Aku harus terus melangkah.
---
Ini hari ketiga Nero belum kembali. Aku bertekad menemukannya.
Gerimis kembali datang. Aku mengenakan jas hujan untuk memudahkan. Aku kembali memanggil Nero.
Kemana kira-kira kucingku itu pergi? Gadis itu bertanya dan menjawabnya sendiri.
Ia mengikuti instingnya. Ia terus berjalan.
Mungkin Tuhan menjawab doanya. Ia melihat kucing yang mirip dengan Nero. Kucing jingga dengan mata jail.
Nero. Ia masih ragu. Kucing itu berhenti dan memerhatikannya. Kucing itu mengeong, seperti memastikan apakah ia majikannya. Gadis itu tersenyum. Ia mengenali suara itu. Suara sember hanya milik Nero.

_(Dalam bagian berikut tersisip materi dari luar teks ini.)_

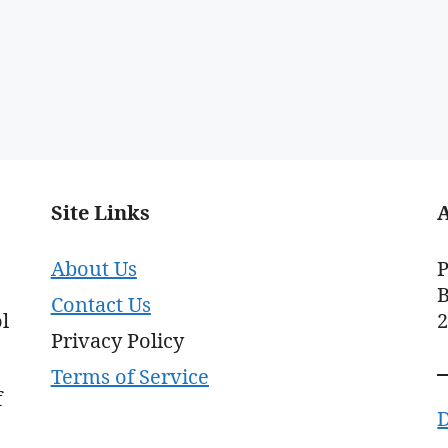
Site Links
About Us
P
B
Contact Us
l
Privacy Policy
Terms of Service
f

Ia mendekatinya. Kucing itu masih ragu. Tapi gadis itu tak ragu. Ia mengangkatnya dan menggedongnya di balik jas hujannya.
Kucing itu meronta-ronta. Ia hendak mencakarnya. Tapi kemudian ia ingat akan aroma tubuh gadis itu. Aroma tubuh seperti kucing. Ia pasti majikanku. Nero pun menjadi tenang dan ia tak marah majikannya menggendongnya.
Perjalanan itu terasa jauh. Gadis itu lega Nero tak lagi berontak. Rumah juga mulai kelihatan.
Nero melihatnya. Itu gang menuju rumahnya. Dan itu rumahnya. Rumah yang sederhana dan hangat.